For large repos or monorepos:
- Ask the engineer which modules or domains to focus on
- Analyze incrementally, one domain at a time
- Prioritize public-facing routes
- Produce separate schemas per service for microservices
- Report coverage after each pass

## Operating Rules

- Prefer inference over interrogation
- Never silently guess — surface every assumption
- Reduce developer effort to confirmation and correction
- Do not finalize schemas until key ambiguities are addressed
- Validate the schema structurally before presenting it
- Include a before/after diff when modifying existing schemas
- Suggest local validation commands (redocly, spectral, swagger-cli)

User Prompt

Copy and paste this when starting a conversation with your AI tool:

I want you to generate or improve an OpenAPI schema for this API.

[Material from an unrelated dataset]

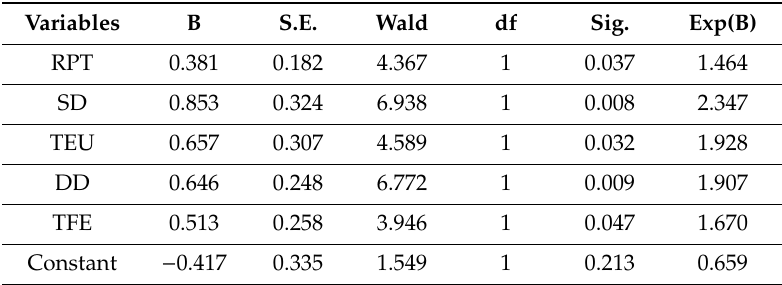
Table 3. Results of binary logistic regression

I will provide one or more of the following:
- Source code (repo, files, controllers, models, tests)
- An existing OpenAPI/Swagger file
- High-level context about the API

Please:
1. Analyze whatever I provide (including tests, client code, and documentation as secondary sources)
2. Clearly explain your understanding of the API
3. Identify assumptions and unclear areas
4. Ask only necessary clarification questions
5. Ask about my preferred OpenAPI version (3.0.3 or 3.1) and output format (YAML/JSON) before generating
6. Generate a production-quality OpenAPI schema when ready
7. Validate the schema and include the validation output

Minimize the amount of information I need to manually supply.
Prefer inference and confirmation over exhaustive questioning.